Portal and Portal 2 contain developer commentary, which you can access from the main menu for them and the rest of Valve's games since the release of The Orange Box onward. These games focus very, very heavily on challenging problem solving, deep and interesting characters, and an engaging narrative. The developer commentary contains a lot of insights into the work that went into the game and the testing phase for it. They employ a lot of educational techniques, including scaffolding, when teaching the skills needed to complete the game or giving details about the story behind the one that is told to you through character interaction. These games are so successful at this that I remember it was said (though I don't remember where) at its release that Portal had the most heart of any game that year, even though it contained one primary character besides you, the player. And you don't even speak.

Here is a great example from the commentary that shows how the developers adjusted the game's levels and employ scaffolding techniques in order to teach skills, create an engaging and heart-pounding experience, and surprise the player, defying their expectations. If I were to write a novel at some point in my life, I could definitely use a lot of the techniques for developing the story that Valve's developers did.

Be warned! This contains spoilers for the end of Portal 2.


Monday, November 12, 2012

Weekly Response: Identity

This week, we learned about the myth of the "Model Minority," with a focus on Asian American students. Basically, the myth is that people of certain minorities are innately more intelligent and talented than other people. Sometimes, members of the minority take the stereotype and internalize it, and one of the biggest problems this can cause is an identity crisis in students. The story of adolescence is "Who Am I?" and so students have enough trouble figuring out who they are at this crucial time of transition and discovery in their lives, and you all know that. Add in the pressures of stereotypes and parental expectations turned up to eleven and you have a serious problem on your hands. It's hard enough being a teenager without being railroaded down a certain path of life before you even chisel out what your personal strengths and interests truly are. If I was pressured to be a doctor or an engineer, I would have failed out of college freshman year. I just do not have the mind for all the math an science involved. I love math and science, but my mind is just not built around it. I'm more right-brained I guess one could say. Anyway, personal identity is a serious issue that affects all students no matter who they are, and the contexts of your life can make it better or worse, and I'm glad this class took the time to teach me that I should create an environment that will allow students to learn more about themselves while they learn about English and literature.

Monday, November 5, 2012

Weekly Response: Educacion

In class this week we learned about "Educacion," and our next intervention is going to focus on it. In simple terms, it is teaching students how to be people, not just teaching them facts and skills. It is the incorporation of values and a sense of what it means to communicate and cooperate effectively and craft oneself into a better person. It means that a teacher needs to recognize that he or she is a creator of relationships. This doesn't just mean relationships between texts and their contexts, but the students and each other as well as other people they know or will meet in the future. There should be a sense of culture in the school experience  and a sense of how the students will fit into the community. One suggestion we had in class would be to host a Career Day, the way St. Mark's does for their juniors or every single school does in all those old cartoons. A teacher should create a good relationship with the students in order to foster better relationships between the student and the school, their classmates, and fellow teachers.

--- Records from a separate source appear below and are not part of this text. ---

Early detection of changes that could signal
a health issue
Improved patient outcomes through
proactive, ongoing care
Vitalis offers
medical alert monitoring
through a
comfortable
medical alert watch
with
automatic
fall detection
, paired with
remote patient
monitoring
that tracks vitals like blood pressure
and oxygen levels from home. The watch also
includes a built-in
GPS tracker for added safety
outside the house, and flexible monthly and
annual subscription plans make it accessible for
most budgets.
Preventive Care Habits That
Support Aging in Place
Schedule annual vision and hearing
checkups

It's definitely an interesting and important new dimension to teaching to think about, and that's one of the reason I decided to write these responses on my personal blog instead of creating a class one. I want to keep these somewhere that I know I can revisit them at, somewhere that maybe current and future colleagues could read them and remember the importance of these bits of their jobs. I certainly hope to incorporate the idea of Educacion into my classroom in the future.